Revision as of 05:26, 29 March 2014

Prajñaparamita deity

Prajñaparamita (Skt. prajñāpāramitā; Tib. ཤེར་ཕྱིན་, ཤེས་རབ་ཀྱི་ཕ་རོལ་ཏུ་ཕྱིན་པ་, sherchin; Wyl. sher phyin, shes rab kyi pha rol tu phyin pa) means 'Perfection of Wisdom', or more literally, ‘transcendent wisdom’. It refers to:

  1. the sixth of the paramitas: perfect non-conceptual wisdom.
  2. the class of Buddhist literature that was mainly discovered by Nagarjuna in the second century.
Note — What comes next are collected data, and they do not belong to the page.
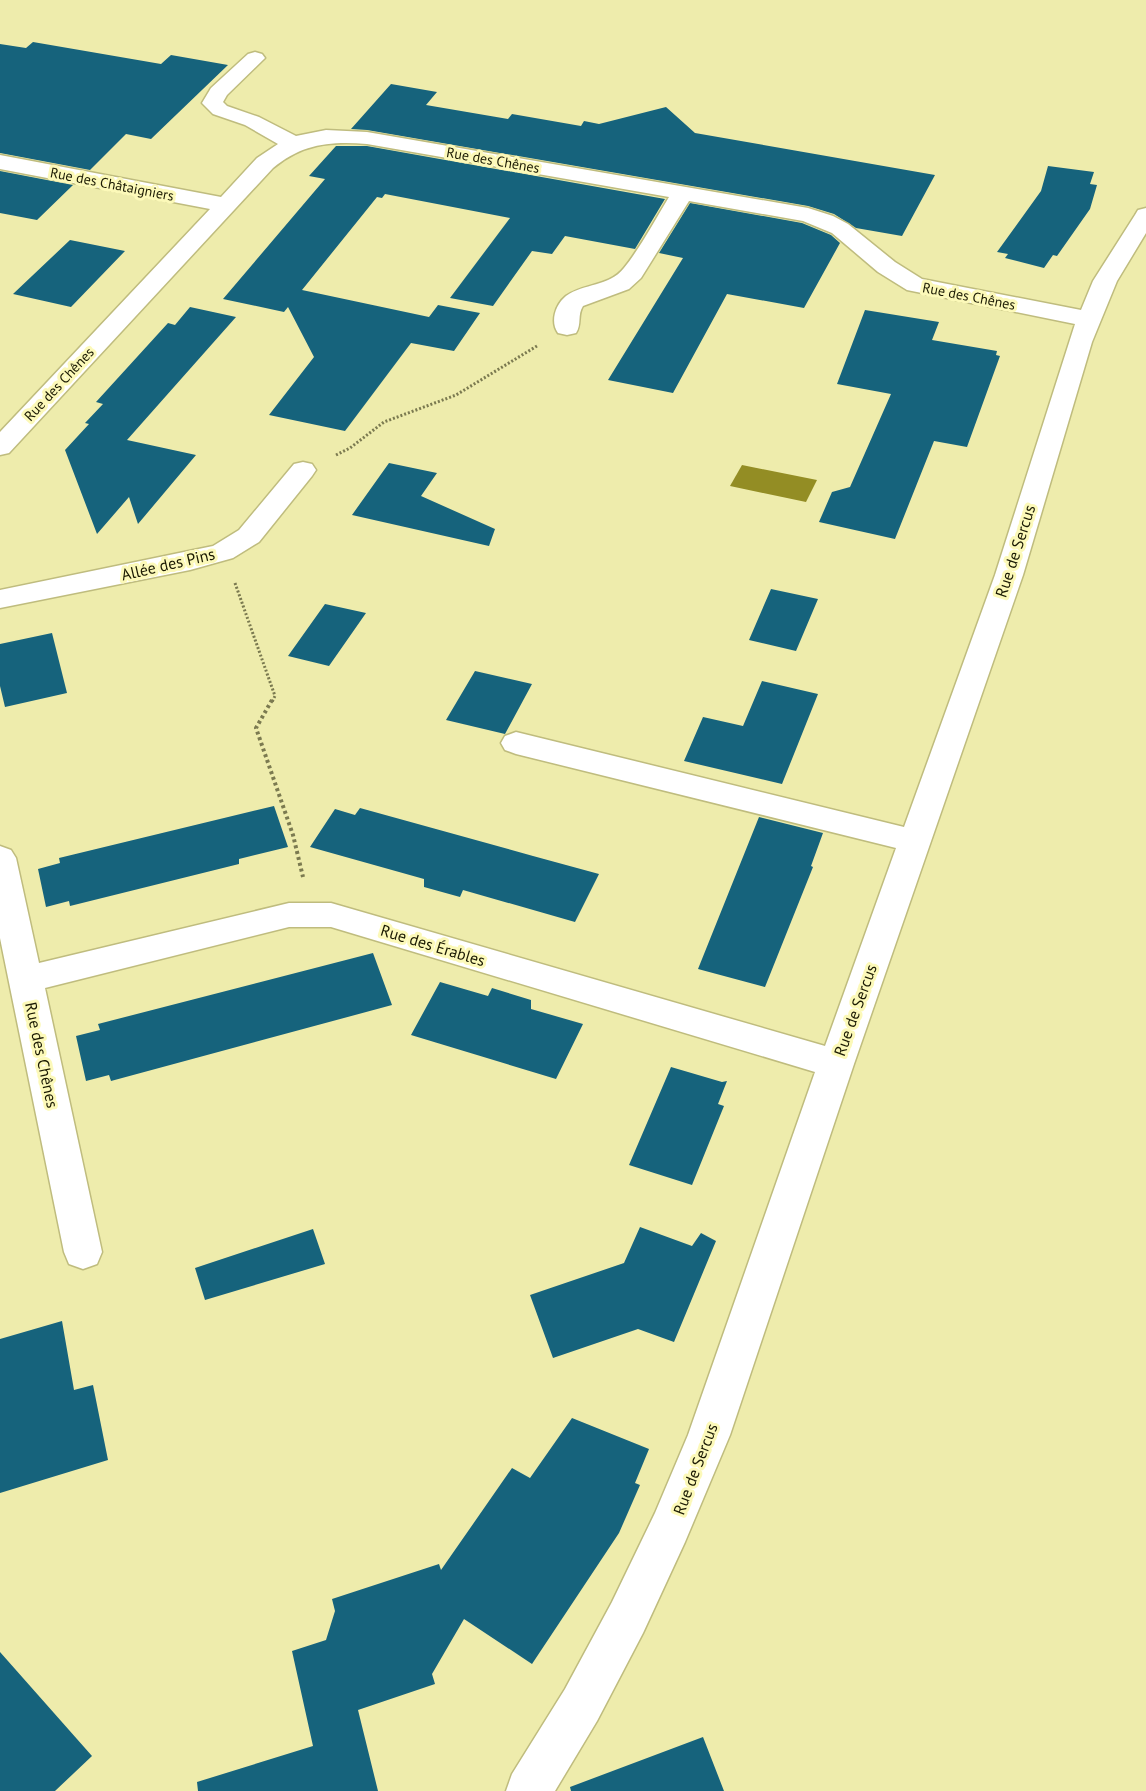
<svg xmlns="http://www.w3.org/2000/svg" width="1146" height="1791" viewBox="0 0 1146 1791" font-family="'PT Sans',sans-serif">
<rect width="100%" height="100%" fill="#eeecac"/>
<path fill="#938d24" d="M 742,465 L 817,480 L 806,502 L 730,486 Z"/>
<path fill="#16637c" d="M 33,42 L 161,64 L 171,55 L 228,65 L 151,139 L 126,134 L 90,170 L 0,153 L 0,44 L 26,48 Z
M 391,84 L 437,92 L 426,105 L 508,119 L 512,114 L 581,126 L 584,121 L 599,124 L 666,107 L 695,133 L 935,175 L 902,236 L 856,228 L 834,214 L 808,206 L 367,130 L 351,129 Z
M 336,146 L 367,146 L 665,199 L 635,249 L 565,236 L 552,254 L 532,251 L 493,306 L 450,298 L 510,218 L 385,194 L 382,198 L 377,197 L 302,290 L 429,317 L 438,305 L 480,313 L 454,351 L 411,343 L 345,431 L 269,415 L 314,357 L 288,307 L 284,312 L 223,299 L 325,179 L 309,176 Z
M 1048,166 L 1094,172 L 1090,184 L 1097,185 L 1090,209 L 1057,256 L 1053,255 L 1044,268 L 1005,258 L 1008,254 L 997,252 L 1041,191 Z
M 0,171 L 73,185 L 37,220 L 0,213 Z
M 690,203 L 802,223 L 831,235 L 840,243 L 804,308 L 727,294 L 673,393 L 608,380 L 683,258 L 659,253 Z
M 70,240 L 125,251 L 71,307 L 13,294 Z
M 190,307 L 236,317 L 127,440 L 196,455 L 138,524 L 129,497 L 97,534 L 65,450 L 89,424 L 85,423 L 103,404 L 96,402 L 168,323 L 175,325 Z
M 865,310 L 939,322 L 932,340 L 997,351 L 996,355 L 1000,356 L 967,447 L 934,441 L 895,539 L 819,522 L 832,492 L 850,487 L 891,394 L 837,384 Z
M 389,463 L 437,473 L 421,496 L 495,529 L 489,546 L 352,515 Z
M 771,589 L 818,599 L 796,651 L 749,640 Z
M 325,604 L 366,613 L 329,666 L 288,656 Z
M 52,633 L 67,693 L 5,707 L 0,686 L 0,644 Z
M 475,671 L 532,684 L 505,734 L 446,720 Z
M 762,681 L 818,694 L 782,784 L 684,761 L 703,717 L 743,726 Z
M 274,806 L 288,847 L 239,859 L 239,864 L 70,906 L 69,901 L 46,907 L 38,869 L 60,863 L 59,858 Z
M 360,808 L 533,856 L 599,874 L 575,922 L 463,890 L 460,897 L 424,887 L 424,879 L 310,847 L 335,809 L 355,815 Z
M 759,817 L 823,833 L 811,866 L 813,867 L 765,987 L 698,969 Z
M 373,953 L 392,1005 L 111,1081 L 109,1075 L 86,1081 L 76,1036 L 100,1030 L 98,1024 Z
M 440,982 L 488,996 L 492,988 L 531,1000 L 531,1009 L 583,1024 L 556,1079 L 411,1035 Z
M 671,1067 L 722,1082 L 727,1081 L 718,1104 L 724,1106 L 692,1185 L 629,1165 Z
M 640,1227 L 692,1246 L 701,1233 L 716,1241 L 674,1342 L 638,1329 L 553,1358 L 530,1295 L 624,1263 Z
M 313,1229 L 325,1264 L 205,1300 L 195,1268 Z
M 62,1321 L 74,1390 L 93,1385 L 108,1460 L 0,1493 L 0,1339 Z
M 572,1418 L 649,1449 L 635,1483 L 640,1485 L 619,1533 L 532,1664 L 464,1619 L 432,1674 L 435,1684 L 358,1710 L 378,1791 L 198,1791 L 197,1782 L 313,1746 L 292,1651 L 326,1640 L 335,1611 L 332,1599 L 439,1564 L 441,1570 L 512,1468 L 530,1478 Z
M 0,1652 L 92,1756 L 55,1791 L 0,1791 Z
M 703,1737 L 724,1791 L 571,1791 L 570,1787 Z"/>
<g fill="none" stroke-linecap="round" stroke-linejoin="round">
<g stroke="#bfbc7e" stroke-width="3">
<path id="minor" d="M 255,52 L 262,54 L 265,58 L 227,95 L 223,102 L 227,106 L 259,117 L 296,136 L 326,130 L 367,132 L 808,208 L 833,216 L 848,224 L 895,262 L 922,279 L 1081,310 L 1093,281 L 1135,215 L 1138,210 L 1146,208 L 1146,233 L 1117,281 L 1092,342 L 1023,575 L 854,1064 L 730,1435 L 685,1542 L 643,1633 L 597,1721 L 555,1791 L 506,1791 L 512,1774 L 565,1689 L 612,1602 L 655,1513 L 688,1435 L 815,1072 L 331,927 L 289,927 L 45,988 L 102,1252 L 97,1264 L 83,1269 L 69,1264 L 64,1252 L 0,938 L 0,846 L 11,850 L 16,858 L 39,963 L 289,903 L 331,903 L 825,1046 L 896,848 L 516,754 L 505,750 L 501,743 L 505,736 L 516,732 L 904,827 L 995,575 L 1075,324 L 907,290 L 878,272 L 832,233 L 803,221 L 689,201 L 641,278 L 629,289 L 583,306 C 577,315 582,324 576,333 L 567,335 L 558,333 C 550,322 555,305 566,296 C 584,283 609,287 624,268 C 641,247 655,220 669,197 L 367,144 C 330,141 302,144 273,168 L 9,453 L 0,455 L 0,432 L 210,209 L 0,169 L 0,155 L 221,197 L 257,158 L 278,144 L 245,125 L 213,114 L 202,103 L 211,88 L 248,54 Z
M 303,462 L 312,464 L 316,470 L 312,476 L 259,542 L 233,558 L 190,570 L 0,608 L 0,590 L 213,546 L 239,530 L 294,464 Z"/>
</g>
<path stroke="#7b7a50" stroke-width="3" stroke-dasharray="2 2" stroke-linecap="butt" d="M 336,455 L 350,448 L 384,422 L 456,395 L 537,346
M 235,583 L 275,696 L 272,702"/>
<path stroke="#7b7a50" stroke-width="4" stroke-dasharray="3 3" stroke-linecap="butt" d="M 272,700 L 256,728 L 293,835 L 303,877"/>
<use href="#minor" fill="#fff" fill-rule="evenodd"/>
</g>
<g text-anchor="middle" stroke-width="6" stroke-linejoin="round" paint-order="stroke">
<g font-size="14" fill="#1a1902" stroke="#fcf9b9">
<text transform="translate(493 160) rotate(10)" y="5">Rue des Chênes</text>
<text transform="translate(112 184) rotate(11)" y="5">Rue des Châtaigniers</text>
<text transform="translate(969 296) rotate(11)" y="5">Rue des Chênes</text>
<text transform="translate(59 384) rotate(-47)" y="5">Rue des Chênes</text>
</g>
<g font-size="16" fill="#1a1902" stroke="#fcf9b9">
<text transform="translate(1015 551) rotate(-72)" y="6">Rue de Sercus</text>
<text transform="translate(168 564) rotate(-13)" y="6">Allée des Pins</text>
<text transform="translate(433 945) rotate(17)" y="6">Rue des Érables</text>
<text transform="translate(855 1010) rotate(-70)" y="6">Rue de Sercus</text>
<text transform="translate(42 1055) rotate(78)" y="6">Rue des Chênes</text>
<text transform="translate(695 1469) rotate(-69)" y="6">Rue de Sercus</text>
</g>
</g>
</svg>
Its central topic is emptiness.
  3. the female deity who is the embodiment of transcendent wisdom.

Definition

"Prajnaparamita is the wisdom of directly realizing the non-conceptual simplicity of all phenomena, which has arrived at, or will lead one to, non-abiding nirvana."[1]

Subdivisions

According to the teachings of the Abhisamayalankara, there are four subdivisions:

  1. natural prajnaparamita
  2. scriptural prajnaparamita
  3. path prajnaparamita
  4. resultant prajnaparamita

Literature

Notes

  1. From The Words of Jikme Chökyi Wangpo by Khenpo Tsöndrü.